A new California law will require daycare workers to have vaccinations for measles and whooping cough by next year.
The law was approved this week by Gov. Jerry Brown nearly a year after California's worst measles outbreak in 24 years began at Disneyland, infecting more than 130 California residents and more than two dozen other people who resided out of state.
The outbreak highlighted how measles was not just a risk to children: it was a danger to people of all ages. A Los Angeles Times story in February reported how more people are entering adulthood without being fully vaccinated, a change from previous generations as childhood measles vaccinations have dropped over the last dozen years.
During the outbreak, some organizations began to take steps to require vaccinations for adults. After eight infants at a KinderCare daycare center in a Chicago suburb fell ill with measles, the nationwide chain of 1,500 facilties said it would begin requiring measles vaccines for all staff working with babies under 15 months old.
The University of California also announced that it will for the first time require proof of four immunizations, including for measles, besides an existing requirement for Hepatitis B vaccine.
The author of the bill, state Sen. Tony Mendoza (D-Artesia), said the new law, SB 792, would protect lives.
"We must do everything in our power to protect California's children," he said in a statement released Sunday. "If this new law can prevent the loss of even one child due to a communicable disease, then it will be considered a success. Because one child's death is one too many, especially when it may be preventable."
The law, which passed the Senate 34 to 3 and the Assembly 60 to 16, requires employees and volunteers at a daycare center to be immunized against the whooping cough and measles by Sept. 1, 2016.
Workers can be exempted from the requirement by obtaining a doctor's note, indicating a medical reason why the vaccine cannot be provided, such as if a worker has a weak immune system or is undergoing chemotherapy.
The law also requires workers and volunteers to get the flu shot every year but also says they can decline it if they submit a written declaration saying they do not want the shot.

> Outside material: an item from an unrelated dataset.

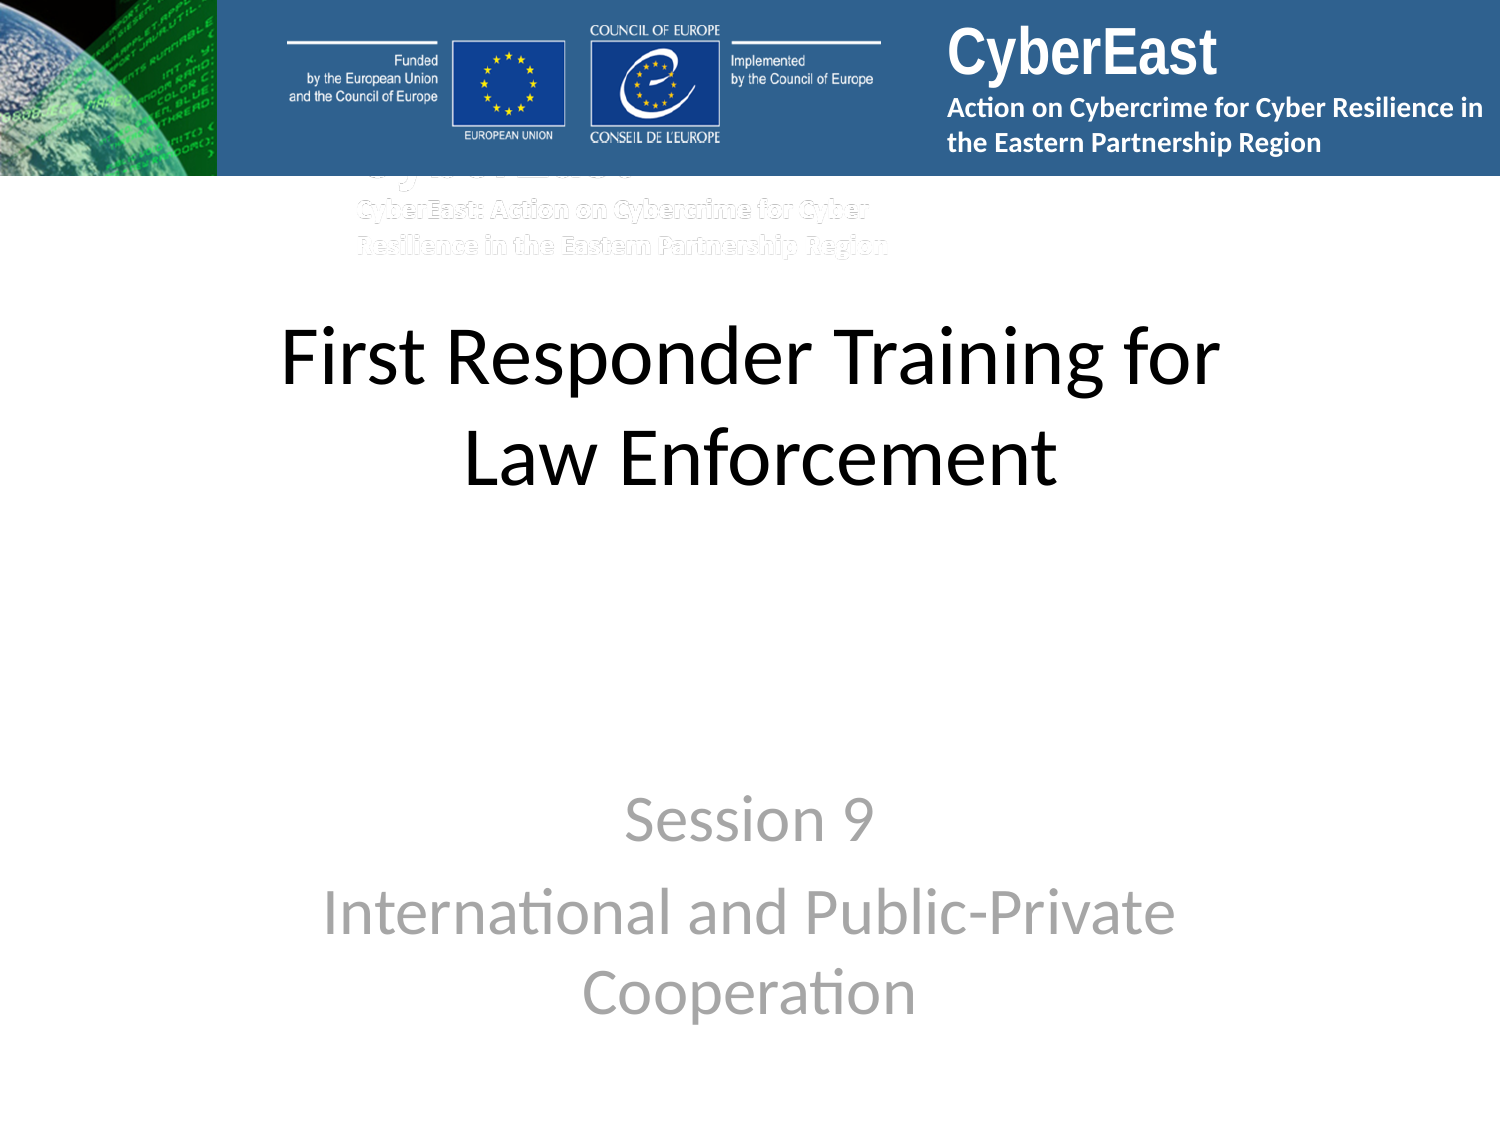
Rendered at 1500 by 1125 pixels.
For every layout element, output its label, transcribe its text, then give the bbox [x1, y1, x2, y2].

picture [0, 0, 1500, 282]
title First Responder Training for Law Enforcement [123, 290, 1399, 696]
subtitle Session 9 International and Public-Private Cooperation [225, 767, 1275, 1055]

Earlier this year, the governor signed another inoculation measure that was one of the nation's toughest vaccination laws, barring most vaccine exemptions for children going to daycare or school.
Previously, parents could still send their children to nursery school or class citing a religious exemption or declaring that vaccines contradicted their personal beliefs. Now, beginning with the 2016 school year, daycare and schoolchildren must either get the state-required vaccines as a condition of entry into school, or have a medical reason why an inoculation cannot be given, such as a physician-certified allergy to a vaccine ingredient.
Parents objecting to vaccinations can choose to send their children to private home-based schools or independent studies off campus.
Public health officials said a proliferation of waivers, many sought because of unfounded concerns about the safety of vaccines, helped fuel the Disneyland measles outbreak. Dr. Gil Chavez, the state epidemiologist, said in April that immunization rates in some schools are at 50% or lower, creating an ideal environment for the virus to spread.
One effort to overturn the new tough vaccine law fell short. A referendum drive headed by former Republican Assemblyman Tim Donnelly of San Bernardino County obtained only 233,758 signatures by the deadline, and it needed 365,660 signatures of registered voters to move forward.